Thoughts & Facts
For centuries, children have been fascinated with magic - whether it be in a book, movie, cartoon, game or T.V. show. Most notably are the many myths and legends of Merlin, C.S. Lewis's "Chronicles of Narnia", J.R.R. Tolken's "Lord of the Rings" and, not to be forgotten, J.K. Rowling's "Harry Potter" series.
Magic is an intriguing and powerful subject for children of all ages because it offers escapism and the use of imagination in the purest form. Likewise, a live magical performance must tap into the same mystery and wonder of imagination while understanding the sensibilities of the audience.
Children, generally over the age of 4 years, are old enough to understand an impossibility when they see, experience or are part of it, thus they can appreciate what is presented (those younger, often cannot). As such, children above 4 years not only want to be entertained but also involved in the performance in some way.

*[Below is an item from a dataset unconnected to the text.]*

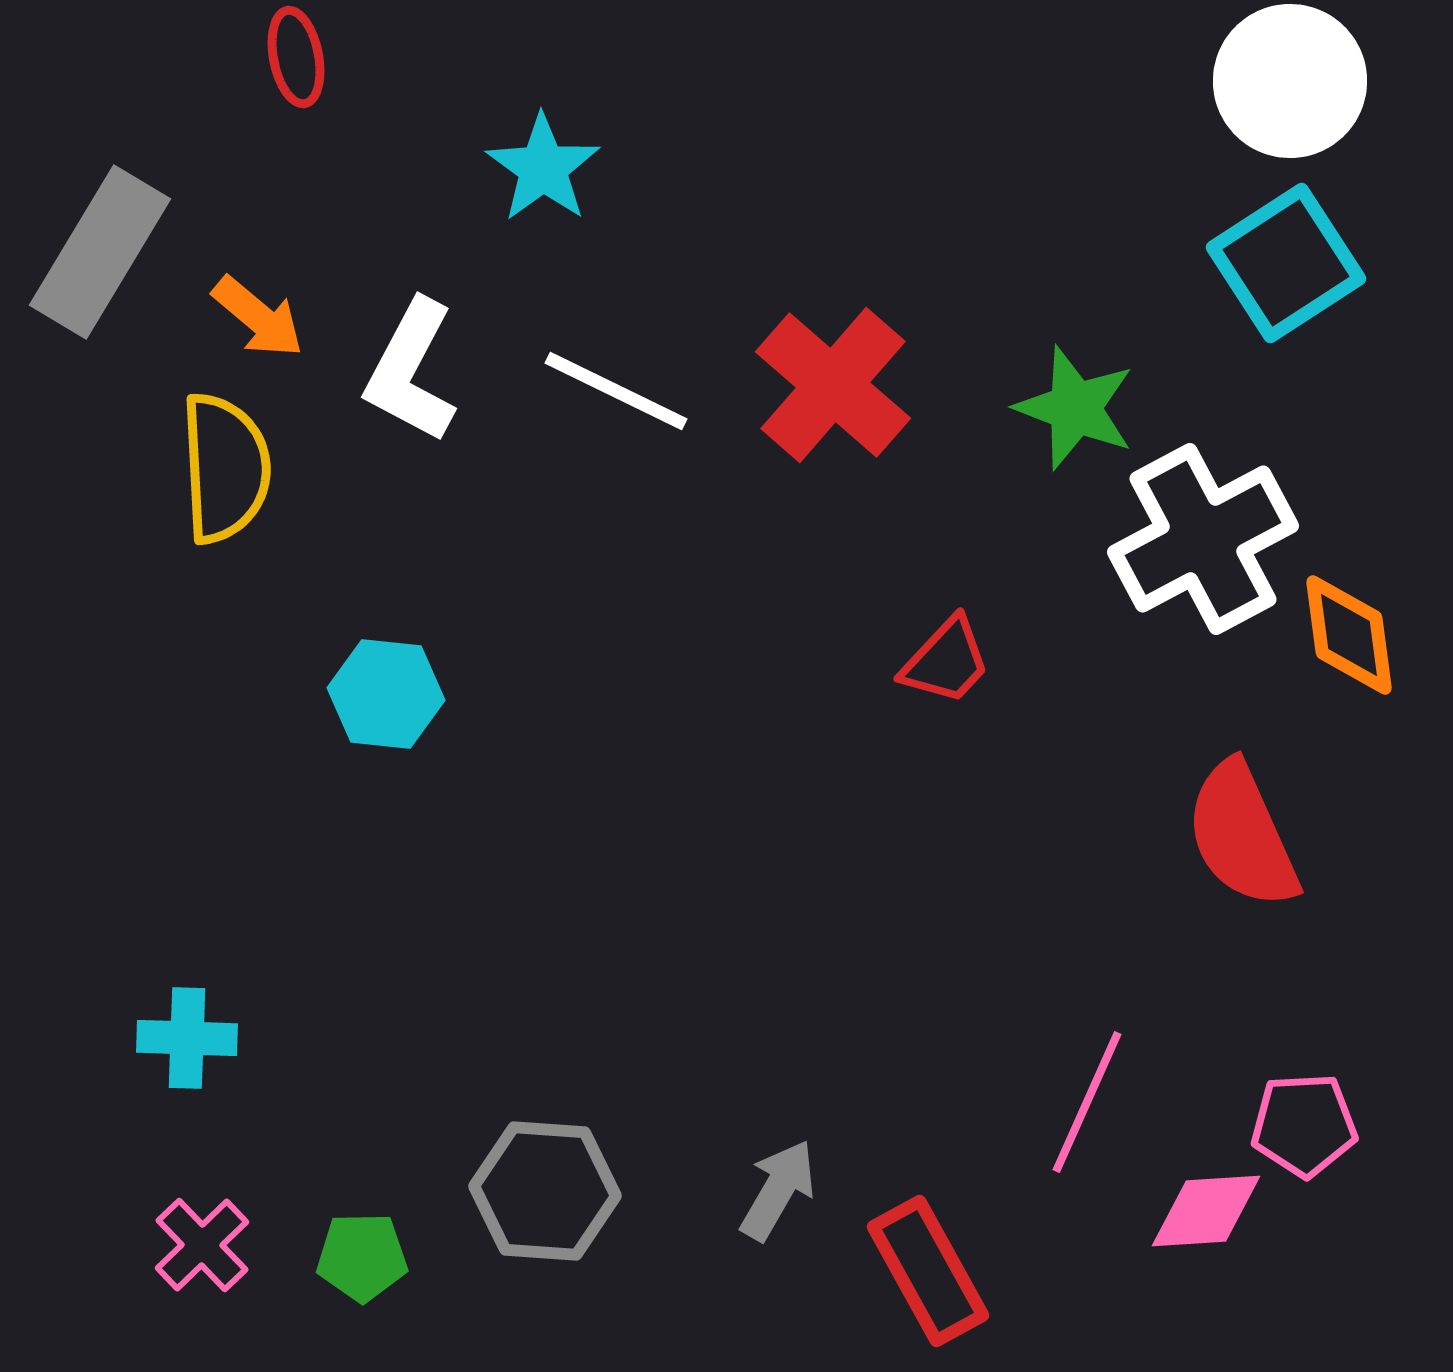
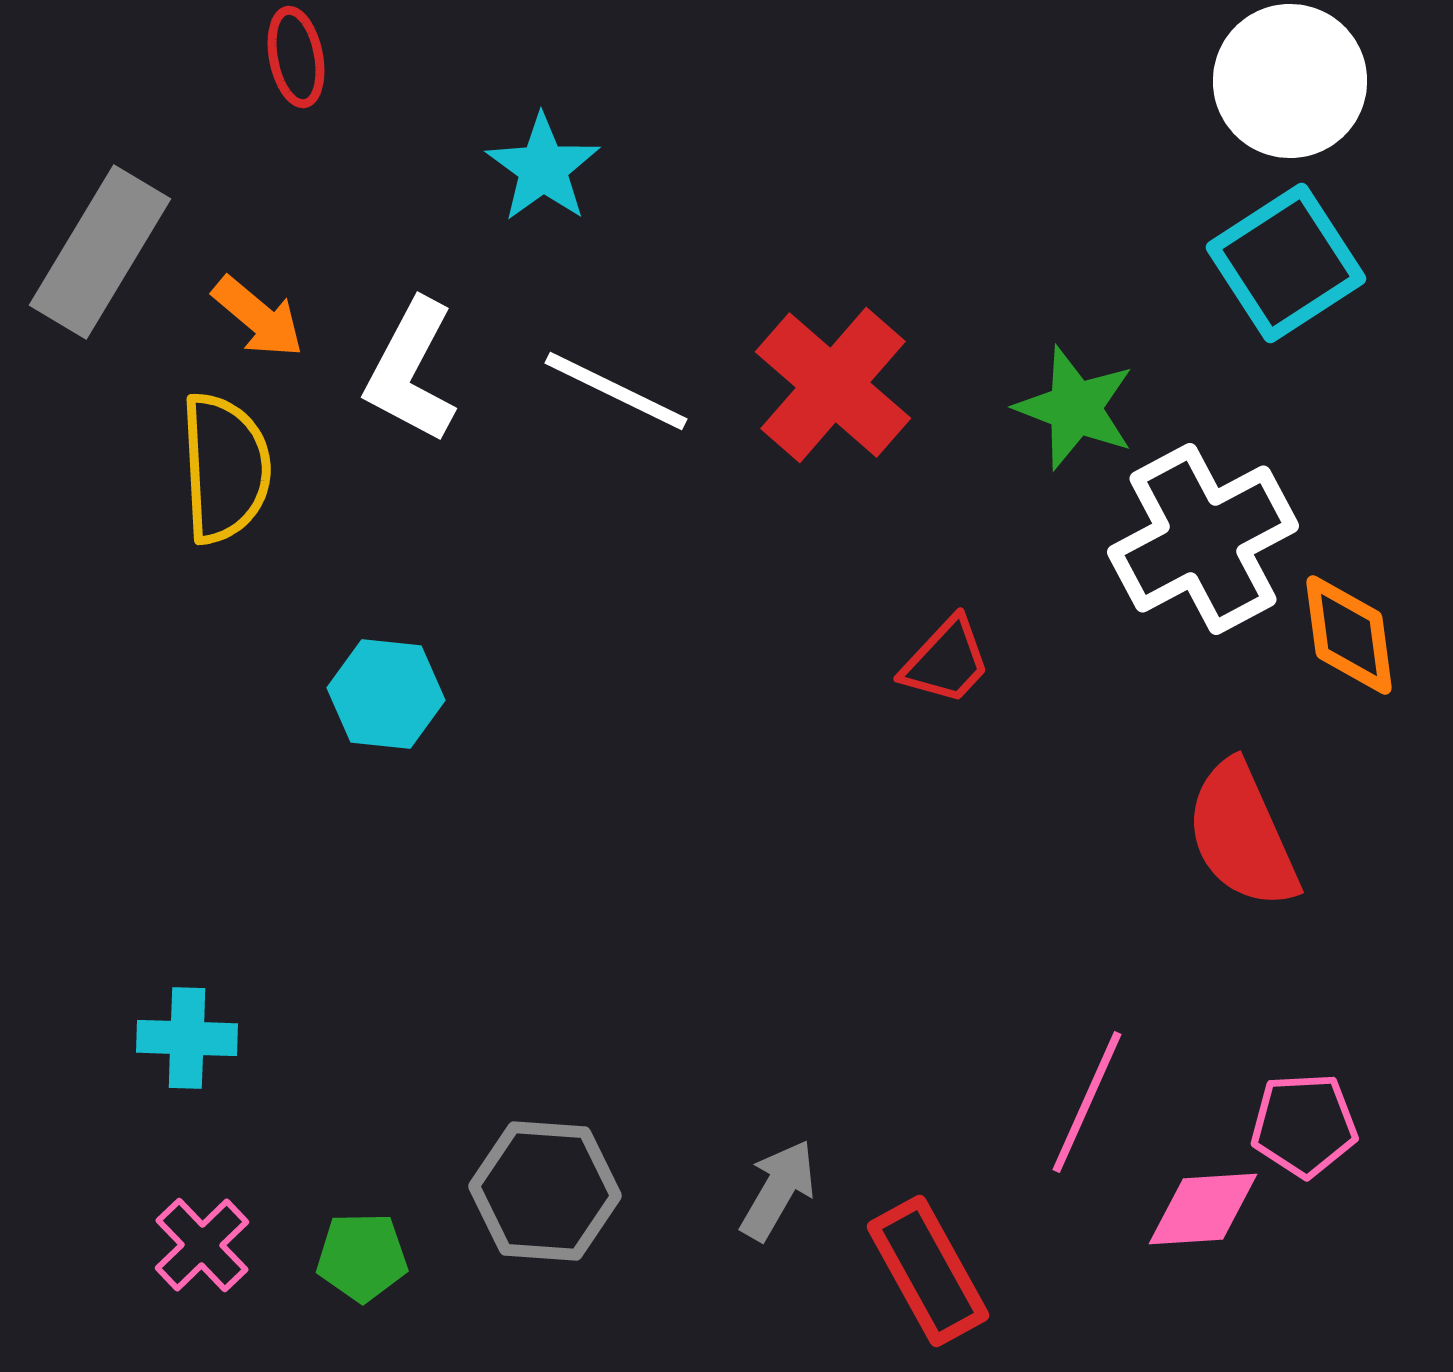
pink diamond: moved 3 px left, 2 px up
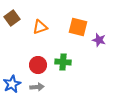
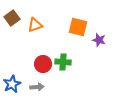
orange triangle: moved 5 px left, 2 px up
red circle: moved 5 px right, 1 px up
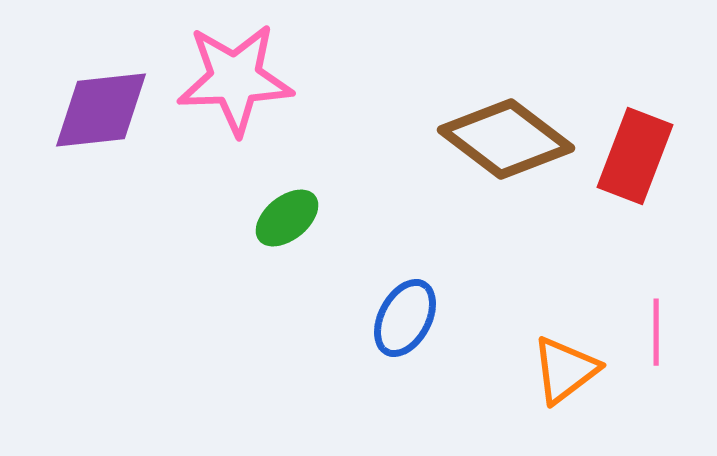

Although some older children (usually in the age range of 8 to 12 years) are hesitant to admit it - they too want to believe in impossibilities. This is not to suggest that they will not enjoy seeing an entertainer perform amazing feats by themselves but, it is far more awe-inspiring when they are taking part in or are even doing the marvels within a fun-based atmosphere that does not insult or put down the participants and audience members.
William Corey knows and understands what children of varing ages look for within magical entertainment and has developed a few revolutionary performances based upon the age range of the children wherein they, guided by him, become the "wonder-workers".